Much as he re­spected his pre­de­ces­sors, though, Co­nan Doyle wanted to do it dif­fer­ently, sci­en­tif­i­cally — and he wasn’t going to give his cre­ation a give­away name, as Dick­ens liked to. No In­spec­tor Sharp or Fer­ret, he joked. He found the name Sher­lock in the sto­ries of Sheri­dan Le Fanu, among other places. The de­tec­tive’s orig­i­nal name for a while was Sherrington Hope, which has a cer­tain ring to it. John Wat­son for a time was Or­mond Sacker, which would have been dis­as­trous. Sounds like a con man from Kansas City.

But the great­est in­spi­ra­tion for Holmes, as we all know, was Co­nan Doyle’s teacher at Ed­in­burgh med­i­cal school, Joseph Bell, whose method of di­ag­no­sis by star­tlingly close ob­ser­va­tion of his pa­tients meant, for in­stance, that he could de­duce in­stantly that one of them worked in a linoleum fac­tory across the Firth in Burn­tis­land — from her pos­ture, the cal­luses on her hands and the traces of mud on her shoes and cloth­ing.

A de­vout Chris­tian, Bell was fond of quot­ing the Bi­ble: “He that hath ears, let him hear.” And when he found him­self in the pe­cu­liar sit­u­a­tion of be­ing im­mor­talised as Holmes while still very much alive and work­ing, he proved scrupu­lously mod­est and sup­port­ive of his for­mer pupil.

Sims’s brief book doesn’t cover ev­ery­thing.

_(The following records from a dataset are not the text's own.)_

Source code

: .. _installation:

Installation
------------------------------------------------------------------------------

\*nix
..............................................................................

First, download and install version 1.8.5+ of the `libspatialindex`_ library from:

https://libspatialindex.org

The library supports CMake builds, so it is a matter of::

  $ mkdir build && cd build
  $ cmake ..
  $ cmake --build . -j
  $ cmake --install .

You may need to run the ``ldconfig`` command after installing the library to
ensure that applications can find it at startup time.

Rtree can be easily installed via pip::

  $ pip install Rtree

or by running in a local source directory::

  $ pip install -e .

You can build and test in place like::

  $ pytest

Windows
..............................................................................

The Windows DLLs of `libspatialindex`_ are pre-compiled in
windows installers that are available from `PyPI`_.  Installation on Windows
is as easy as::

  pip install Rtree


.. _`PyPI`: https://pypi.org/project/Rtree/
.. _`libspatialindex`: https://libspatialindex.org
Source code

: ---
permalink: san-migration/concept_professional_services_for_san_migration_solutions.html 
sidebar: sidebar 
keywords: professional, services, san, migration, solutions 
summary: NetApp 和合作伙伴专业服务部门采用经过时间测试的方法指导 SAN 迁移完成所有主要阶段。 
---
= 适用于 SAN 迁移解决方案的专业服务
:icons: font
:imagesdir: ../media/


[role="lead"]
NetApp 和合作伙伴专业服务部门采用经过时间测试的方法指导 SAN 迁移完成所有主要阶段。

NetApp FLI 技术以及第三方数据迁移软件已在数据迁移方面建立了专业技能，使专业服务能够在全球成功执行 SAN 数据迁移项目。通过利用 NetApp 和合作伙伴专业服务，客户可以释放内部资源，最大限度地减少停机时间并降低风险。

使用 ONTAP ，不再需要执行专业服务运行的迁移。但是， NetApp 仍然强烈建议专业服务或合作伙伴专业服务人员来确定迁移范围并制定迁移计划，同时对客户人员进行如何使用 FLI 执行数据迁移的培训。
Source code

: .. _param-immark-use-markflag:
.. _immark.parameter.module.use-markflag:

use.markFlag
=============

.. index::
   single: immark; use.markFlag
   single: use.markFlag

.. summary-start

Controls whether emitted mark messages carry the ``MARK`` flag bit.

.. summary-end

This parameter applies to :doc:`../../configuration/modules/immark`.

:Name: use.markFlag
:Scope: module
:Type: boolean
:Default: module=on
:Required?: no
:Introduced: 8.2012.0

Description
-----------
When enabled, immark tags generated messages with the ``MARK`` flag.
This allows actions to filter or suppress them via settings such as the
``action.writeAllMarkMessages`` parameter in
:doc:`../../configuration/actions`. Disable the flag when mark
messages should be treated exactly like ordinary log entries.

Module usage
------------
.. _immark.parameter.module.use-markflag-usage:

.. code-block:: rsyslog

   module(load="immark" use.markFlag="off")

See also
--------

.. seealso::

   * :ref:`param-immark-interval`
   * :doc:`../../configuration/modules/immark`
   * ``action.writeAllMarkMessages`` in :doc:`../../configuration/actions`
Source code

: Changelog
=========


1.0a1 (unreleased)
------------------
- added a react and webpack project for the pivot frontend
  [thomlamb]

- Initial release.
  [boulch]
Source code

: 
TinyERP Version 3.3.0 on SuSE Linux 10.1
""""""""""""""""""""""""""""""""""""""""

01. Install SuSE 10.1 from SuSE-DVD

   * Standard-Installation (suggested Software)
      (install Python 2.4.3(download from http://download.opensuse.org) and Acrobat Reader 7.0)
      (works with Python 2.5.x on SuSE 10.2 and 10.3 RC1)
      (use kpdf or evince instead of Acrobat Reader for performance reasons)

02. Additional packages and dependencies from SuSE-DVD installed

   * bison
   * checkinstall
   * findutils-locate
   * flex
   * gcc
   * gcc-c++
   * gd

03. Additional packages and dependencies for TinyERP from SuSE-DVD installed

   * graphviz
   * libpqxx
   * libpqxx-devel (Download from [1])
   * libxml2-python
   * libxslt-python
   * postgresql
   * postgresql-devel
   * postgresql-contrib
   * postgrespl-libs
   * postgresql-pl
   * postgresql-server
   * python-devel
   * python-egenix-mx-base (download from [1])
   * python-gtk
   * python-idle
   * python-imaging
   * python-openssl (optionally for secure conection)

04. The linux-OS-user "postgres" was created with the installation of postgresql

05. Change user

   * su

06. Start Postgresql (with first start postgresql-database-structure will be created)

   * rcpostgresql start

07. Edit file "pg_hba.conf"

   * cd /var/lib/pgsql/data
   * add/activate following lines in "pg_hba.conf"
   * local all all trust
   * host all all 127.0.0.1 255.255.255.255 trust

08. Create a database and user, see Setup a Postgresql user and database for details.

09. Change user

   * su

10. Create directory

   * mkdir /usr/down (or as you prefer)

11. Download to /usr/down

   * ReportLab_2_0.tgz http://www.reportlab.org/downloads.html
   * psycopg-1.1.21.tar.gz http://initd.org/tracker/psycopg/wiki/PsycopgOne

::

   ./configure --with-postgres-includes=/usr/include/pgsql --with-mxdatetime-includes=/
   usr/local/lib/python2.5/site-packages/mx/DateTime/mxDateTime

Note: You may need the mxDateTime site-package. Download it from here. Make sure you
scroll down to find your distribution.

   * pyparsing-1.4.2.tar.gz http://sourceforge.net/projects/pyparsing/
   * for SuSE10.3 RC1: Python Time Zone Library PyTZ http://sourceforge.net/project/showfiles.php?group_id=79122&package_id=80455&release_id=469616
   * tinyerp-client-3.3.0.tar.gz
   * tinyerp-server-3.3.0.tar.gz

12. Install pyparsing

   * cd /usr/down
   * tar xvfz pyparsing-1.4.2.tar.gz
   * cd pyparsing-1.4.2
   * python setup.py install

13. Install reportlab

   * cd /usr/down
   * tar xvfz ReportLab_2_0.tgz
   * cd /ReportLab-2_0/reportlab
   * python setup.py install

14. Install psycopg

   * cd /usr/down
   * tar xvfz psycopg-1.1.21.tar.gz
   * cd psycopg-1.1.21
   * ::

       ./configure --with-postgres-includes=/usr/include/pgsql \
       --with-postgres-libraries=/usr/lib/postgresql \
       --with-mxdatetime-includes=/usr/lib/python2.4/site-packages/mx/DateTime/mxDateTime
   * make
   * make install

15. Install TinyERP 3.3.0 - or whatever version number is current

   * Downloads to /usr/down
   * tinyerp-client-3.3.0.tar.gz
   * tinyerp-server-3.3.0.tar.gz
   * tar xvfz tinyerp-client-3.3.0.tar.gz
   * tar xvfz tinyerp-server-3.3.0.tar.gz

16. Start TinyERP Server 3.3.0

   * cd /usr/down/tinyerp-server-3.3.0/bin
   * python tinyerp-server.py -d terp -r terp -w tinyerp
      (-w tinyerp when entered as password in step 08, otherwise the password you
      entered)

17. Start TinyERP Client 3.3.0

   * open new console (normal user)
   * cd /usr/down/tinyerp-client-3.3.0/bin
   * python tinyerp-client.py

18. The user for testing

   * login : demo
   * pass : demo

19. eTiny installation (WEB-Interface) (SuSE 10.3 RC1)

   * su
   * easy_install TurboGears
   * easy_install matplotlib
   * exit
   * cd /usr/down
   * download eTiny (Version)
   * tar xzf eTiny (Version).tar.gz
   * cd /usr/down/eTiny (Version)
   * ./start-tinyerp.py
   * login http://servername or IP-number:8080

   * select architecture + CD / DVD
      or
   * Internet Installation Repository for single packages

There is no men­tion of My­croft Holmes, Mo­ri­arty or Mrs Hud­son, and it never pre­tends to be a full bi­og­ra­phy of Co­nan Doyle. A throw­away ref­er­ence to “the ill-got­ten Bri­tish Em­pire” made this re­viewer bris­tle, and cer­tainly would have an­noyed Co­nan Doyle, who “found noth­ing more in­spir­ing than a vi­sion of a stout­hearted sol­dier march­ing into bat­tle against the odds”. At school he had mem­o­rised all 70 verses of Ma­caulay’s Ho­ratius, and wrote a book in de­fence of Bri­tain’s con­duct dur­ing the Boer War. He was ab­so­lutely a man of the Vic­to­rian age.